• [Work instruction]
Your response must consist of one number: how many lines in this material contain the word "calendar".

START Material supplied

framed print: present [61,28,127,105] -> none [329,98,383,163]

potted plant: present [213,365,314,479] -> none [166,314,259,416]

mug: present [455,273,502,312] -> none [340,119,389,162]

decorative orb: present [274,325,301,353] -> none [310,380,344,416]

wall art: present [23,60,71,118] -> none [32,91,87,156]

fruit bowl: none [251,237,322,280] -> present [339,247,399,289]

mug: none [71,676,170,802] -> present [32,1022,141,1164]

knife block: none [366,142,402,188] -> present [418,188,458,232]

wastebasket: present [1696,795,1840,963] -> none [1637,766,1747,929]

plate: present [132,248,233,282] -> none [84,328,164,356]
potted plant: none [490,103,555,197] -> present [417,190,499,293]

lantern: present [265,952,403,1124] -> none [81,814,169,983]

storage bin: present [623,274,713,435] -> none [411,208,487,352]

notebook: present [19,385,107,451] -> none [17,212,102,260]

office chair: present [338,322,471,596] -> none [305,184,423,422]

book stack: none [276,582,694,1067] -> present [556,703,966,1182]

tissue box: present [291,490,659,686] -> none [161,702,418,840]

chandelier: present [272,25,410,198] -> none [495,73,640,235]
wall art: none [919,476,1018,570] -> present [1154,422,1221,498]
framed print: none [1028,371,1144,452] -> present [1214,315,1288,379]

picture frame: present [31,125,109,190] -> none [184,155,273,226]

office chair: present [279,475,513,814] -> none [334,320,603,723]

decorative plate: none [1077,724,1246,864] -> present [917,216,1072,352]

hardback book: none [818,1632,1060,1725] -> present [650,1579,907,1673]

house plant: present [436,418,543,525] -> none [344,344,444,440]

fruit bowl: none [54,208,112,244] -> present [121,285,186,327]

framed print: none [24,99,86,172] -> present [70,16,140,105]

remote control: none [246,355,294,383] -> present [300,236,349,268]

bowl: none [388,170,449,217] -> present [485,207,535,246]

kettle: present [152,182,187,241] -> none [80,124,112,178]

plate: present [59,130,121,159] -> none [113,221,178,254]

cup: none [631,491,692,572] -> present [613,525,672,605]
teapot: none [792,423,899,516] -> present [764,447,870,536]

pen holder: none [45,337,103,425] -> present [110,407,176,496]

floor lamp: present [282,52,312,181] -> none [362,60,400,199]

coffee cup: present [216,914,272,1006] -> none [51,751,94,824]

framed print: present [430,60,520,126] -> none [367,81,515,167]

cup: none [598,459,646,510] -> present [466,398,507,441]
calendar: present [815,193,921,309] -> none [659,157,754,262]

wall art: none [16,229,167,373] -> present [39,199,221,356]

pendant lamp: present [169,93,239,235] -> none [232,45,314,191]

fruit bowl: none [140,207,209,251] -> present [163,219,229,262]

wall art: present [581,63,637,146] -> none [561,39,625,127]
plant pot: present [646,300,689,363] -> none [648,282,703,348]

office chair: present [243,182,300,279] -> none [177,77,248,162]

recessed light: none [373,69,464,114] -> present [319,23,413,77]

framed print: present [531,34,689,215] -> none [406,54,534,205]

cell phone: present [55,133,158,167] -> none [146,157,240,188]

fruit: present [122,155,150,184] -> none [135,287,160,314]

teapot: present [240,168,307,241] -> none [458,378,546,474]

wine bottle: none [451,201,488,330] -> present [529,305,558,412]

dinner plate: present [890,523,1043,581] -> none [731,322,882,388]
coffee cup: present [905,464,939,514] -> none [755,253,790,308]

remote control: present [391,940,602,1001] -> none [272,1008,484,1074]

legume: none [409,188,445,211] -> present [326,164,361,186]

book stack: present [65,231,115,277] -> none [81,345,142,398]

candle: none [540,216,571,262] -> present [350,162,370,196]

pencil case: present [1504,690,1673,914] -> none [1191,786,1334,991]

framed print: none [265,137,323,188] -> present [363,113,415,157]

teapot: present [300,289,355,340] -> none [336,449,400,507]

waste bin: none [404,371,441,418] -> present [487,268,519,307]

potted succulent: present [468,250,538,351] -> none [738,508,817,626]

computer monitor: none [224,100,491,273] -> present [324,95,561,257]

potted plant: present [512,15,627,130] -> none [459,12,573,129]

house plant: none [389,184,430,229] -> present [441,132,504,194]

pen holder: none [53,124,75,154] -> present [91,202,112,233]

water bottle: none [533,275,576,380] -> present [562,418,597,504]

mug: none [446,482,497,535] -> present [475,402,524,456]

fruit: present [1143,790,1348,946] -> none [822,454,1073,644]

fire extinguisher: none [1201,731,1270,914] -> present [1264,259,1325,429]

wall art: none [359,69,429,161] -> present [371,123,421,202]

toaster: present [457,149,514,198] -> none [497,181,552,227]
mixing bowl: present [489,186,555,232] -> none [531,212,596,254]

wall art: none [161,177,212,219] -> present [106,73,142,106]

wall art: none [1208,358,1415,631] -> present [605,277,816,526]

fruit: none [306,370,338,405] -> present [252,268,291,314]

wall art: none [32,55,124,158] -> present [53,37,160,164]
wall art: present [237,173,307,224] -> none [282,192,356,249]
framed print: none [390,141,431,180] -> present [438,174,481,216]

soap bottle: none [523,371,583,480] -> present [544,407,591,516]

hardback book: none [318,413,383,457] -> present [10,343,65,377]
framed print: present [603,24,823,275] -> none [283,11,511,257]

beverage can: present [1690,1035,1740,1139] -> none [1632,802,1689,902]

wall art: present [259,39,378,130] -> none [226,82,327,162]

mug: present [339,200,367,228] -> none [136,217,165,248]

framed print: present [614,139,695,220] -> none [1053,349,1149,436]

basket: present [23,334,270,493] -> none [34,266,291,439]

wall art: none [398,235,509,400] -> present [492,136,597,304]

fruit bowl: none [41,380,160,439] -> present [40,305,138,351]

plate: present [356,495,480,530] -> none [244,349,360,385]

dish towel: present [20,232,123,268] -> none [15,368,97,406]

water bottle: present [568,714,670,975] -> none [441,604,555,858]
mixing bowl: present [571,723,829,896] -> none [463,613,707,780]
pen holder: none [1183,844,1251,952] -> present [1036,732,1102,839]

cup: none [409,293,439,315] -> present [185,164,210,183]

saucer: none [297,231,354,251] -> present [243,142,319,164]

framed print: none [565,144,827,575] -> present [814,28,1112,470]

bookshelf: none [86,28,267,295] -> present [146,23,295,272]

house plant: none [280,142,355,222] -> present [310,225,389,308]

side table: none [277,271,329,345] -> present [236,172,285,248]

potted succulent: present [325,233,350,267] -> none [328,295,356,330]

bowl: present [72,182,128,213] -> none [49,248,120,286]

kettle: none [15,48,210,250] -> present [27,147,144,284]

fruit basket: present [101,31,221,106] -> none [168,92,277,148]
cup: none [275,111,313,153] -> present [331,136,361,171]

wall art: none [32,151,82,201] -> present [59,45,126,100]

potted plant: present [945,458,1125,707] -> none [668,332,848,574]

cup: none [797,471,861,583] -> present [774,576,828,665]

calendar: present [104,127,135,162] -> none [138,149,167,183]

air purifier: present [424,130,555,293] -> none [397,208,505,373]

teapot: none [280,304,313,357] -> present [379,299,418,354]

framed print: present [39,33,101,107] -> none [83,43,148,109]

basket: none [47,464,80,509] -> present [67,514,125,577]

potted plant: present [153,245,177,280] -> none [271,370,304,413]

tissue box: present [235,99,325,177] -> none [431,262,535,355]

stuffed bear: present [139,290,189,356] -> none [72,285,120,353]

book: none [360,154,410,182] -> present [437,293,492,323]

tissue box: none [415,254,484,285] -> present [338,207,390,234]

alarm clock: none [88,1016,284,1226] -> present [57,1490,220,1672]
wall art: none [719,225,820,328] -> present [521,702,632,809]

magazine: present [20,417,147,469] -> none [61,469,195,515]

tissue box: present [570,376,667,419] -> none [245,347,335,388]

END Material supplied

• [Response to this task]
2